_Task to complete_
Once the line with "validation to fail." is found in the entries below, print it and each following line exactly, stopping after the line with "threw an error."; print nothing else.

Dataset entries
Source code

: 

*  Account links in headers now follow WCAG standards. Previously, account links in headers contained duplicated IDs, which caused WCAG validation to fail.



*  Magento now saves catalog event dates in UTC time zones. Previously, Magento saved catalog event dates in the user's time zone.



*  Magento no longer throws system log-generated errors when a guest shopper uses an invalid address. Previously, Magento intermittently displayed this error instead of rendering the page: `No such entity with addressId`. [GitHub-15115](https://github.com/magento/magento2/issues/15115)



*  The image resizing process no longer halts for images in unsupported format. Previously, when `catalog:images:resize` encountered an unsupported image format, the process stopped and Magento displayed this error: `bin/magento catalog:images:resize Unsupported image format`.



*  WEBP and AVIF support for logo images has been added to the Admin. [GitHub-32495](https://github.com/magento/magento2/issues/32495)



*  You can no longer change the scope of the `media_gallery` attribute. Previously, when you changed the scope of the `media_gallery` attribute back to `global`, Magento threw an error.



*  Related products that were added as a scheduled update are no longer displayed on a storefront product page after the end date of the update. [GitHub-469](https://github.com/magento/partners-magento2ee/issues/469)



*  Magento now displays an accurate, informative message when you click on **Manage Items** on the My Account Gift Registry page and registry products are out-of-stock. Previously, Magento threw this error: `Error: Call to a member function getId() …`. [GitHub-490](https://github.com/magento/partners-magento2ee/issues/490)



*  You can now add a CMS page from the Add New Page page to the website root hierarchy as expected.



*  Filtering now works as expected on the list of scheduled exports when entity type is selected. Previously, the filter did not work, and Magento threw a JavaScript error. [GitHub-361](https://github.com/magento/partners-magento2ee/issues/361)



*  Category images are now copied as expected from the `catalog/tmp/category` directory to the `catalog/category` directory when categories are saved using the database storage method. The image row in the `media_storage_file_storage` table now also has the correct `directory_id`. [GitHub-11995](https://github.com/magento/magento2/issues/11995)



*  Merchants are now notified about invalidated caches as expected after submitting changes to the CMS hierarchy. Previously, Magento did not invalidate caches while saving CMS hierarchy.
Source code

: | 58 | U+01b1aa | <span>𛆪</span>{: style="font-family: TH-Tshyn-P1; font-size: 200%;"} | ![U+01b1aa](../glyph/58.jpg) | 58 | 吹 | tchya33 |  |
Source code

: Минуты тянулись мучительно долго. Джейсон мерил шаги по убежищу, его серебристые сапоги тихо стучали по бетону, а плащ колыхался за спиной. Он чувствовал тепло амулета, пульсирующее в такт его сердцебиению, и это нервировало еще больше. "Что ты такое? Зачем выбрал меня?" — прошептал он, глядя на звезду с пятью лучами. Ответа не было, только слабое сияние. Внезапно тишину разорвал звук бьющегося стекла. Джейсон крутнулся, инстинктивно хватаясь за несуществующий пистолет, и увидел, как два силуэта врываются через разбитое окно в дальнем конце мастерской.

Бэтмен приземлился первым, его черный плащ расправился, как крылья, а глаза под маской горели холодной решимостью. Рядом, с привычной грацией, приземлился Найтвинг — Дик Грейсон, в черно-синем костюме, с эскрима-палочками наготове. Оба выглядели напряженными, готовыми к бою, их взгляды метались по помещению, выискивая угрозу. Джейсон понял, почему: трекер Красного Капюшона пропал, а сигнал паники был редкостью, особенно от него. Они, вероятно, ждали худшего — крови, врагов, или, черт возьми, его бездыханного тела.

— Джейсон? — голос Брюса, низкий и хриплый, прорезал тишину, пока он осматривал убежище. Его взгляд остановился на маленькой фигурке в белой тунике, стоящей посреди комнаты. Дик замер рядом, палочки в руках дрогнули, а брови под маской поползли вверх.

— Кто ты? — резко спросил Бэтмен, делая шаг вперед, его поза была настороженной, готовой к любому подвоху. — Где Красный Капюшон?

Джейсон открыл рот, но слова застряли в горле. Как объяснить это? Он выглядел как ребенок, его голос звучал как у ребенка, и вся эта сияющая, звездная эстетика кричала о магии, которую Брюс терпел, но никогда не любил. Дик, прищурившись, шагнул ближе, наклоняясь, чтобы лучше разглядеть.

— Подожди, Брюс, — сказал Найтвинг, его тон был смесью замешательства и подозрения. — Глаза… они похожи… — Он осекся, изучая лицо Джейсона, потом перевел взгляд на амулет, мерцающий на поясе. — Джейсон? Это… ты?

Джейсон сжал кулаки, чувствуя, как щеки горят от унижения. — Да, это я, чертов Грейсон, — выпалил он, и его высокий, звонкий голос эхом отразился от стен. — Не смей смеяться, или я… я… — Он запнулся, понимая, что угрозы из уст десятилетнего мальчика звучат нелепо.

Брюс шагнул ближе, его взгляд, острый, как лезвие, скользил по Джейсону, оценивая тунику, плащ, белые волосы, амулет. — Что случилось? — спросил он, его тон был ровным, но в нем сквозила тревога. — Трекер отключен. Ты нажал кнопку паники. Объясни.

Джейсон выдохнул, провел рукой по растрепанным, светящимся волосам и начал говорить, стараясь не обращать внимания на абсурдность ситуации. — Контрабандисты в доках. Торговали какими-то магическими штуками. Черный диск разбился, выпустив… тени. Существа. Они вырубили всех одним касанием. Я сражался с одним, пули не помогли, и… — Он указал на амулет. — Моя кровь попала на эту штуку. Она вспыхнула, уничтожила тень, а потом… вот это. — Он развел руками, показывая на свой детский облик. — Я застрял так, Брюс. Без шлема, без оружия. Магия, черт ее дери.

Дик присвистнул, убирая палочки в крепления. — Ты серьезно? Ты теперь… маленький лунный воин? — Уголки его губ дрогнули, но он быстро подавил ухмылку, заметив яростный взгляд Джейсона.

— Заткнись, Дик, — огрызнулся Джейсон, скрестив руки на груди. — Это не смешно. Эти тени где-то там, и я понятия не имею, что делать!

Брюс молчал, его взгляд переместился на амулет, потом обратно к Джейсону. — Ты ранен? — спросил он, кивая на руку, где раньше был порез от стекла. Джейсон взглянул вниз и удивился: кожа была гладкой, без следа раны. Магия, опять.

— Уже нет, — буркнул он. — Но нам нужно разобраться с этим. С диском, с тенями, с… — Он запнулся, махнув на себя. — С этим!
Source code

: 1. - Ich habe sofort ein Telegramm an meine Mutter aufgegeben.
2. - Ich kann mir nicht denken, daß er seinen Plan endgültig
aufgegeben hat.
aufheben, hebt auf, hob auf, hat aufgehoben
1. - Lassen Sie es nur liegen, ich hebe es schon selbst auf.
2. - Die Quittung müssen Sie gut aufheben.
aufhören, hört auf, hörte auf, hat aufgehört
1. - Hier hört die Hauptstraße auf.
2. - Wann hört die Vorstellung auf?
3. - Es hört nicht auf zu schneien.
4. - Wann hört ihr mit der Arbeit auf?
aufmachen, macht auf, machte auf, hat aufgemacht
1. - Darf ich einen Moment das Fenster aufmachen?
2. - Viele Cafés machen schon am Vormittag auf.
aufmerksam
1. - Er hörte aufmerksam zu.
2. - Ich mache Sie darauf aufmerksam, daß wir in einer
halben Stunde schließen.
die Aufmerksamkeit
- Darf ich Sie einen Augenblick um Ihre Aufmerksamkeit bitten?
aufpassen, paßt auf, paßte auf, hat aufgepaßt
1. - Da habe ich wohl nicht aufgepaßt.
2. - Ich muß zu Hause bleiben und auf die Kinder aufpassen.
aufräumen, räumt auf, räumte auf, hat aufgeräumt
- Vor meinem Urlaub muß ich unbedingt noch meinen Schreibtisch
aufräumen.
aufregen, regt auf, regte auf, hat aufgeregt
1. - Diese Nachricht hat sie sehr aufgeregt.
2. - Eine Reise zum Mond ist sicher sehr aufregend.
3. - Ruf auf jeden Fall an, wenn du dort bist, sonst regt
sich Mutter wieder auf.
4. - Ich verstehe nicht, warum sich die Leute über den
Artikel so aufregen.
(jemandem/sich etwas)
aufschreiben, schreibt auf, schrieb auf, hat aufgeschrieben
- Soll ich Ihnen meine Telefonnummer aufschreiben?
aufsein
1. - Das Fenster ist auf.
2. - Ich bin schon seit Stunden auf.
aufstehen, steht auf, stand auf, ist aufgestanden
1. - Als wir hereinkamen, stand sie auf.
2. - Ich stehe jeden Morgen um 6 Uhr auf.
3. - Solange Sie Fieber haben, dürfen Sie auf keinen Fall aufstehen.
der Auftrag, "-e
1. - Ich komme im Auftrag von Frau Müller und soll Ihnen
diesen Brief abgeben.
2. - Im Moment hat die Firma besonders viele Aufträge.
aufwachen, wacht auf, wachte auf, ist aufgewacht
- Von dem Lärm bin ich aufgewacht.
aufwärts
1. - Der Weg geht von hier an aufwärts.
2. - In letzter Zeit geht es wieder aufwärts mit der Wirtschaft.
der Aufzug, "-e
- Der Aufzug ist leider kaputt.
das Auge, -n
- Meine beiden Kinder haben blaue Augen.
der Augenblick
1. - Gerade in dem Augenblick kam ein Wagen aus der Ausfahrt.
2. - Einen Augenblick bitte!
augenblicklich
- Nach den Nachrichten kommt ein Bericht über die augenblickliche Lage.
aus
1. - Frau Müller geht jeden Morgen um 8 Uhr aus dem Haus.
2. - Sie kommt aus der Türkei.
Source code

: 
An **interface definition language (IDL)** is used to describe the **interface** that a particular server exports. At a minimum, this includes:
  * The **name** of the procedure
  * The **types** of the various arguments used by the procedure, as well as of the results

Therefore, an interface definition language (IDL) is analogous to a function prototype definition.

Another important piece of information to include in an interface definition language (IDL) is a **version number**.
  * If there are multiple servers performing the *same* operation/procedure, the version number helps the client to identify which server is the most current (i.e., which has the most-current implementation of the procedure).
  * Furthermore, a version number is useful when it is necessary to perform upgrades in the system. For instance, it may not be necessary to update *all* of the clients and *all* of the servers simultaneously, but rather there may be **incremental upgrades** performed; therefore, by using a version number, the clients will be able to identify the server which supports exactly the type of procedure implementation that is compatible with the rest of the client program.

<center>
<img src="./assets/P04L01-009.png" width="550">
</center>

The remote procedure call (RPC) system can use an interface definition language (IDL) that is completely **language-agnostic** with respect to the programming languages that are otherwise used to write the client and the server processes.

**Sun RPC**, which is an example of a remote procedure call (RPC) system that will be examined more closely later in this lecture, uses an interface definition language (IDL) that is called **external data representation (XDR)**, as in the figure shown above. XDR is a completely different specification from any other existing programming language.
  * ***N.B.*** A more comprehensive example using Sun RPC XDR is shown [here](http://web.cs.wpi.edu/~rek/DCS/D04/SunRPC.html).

_Result below_
*  Account links in headers now follow WCAG standards. Previously, account links in headers contained duplicated IDs, which caused WCAG validation to fail.



*  Magento now saves catalog event dates in UTC time zones. Previously, Magento saved catalog event dates in the user's time zone.



*  Magento no longer throws system log-generated errors when a guest shopper uses an invalid address. Previously, Magento intermittently displayed this error instead of rendering the page: `No such entity with addressId`. [GitHub-15115](https://github.com/magento/magento2/issues/15115)



*  The image resizing process no longer halts for images in unsupported format. Previously, when `catalog:images:resize` encountered an unsupported image format, the process stopped and Magento displayed this error: `bin/magento catalog:images:resize Unsupported image format`.



*  WEBP and AVIF support for logo images has been added to the Admin. [GitHub-32495](https://github.com/magento/magento2/issues/32495)



*  You can no longer change the scope of the `media_gallery` attribute. Previously, when you changed the scope of the `media_gallery` attribute back to `global`, Magento threw an error.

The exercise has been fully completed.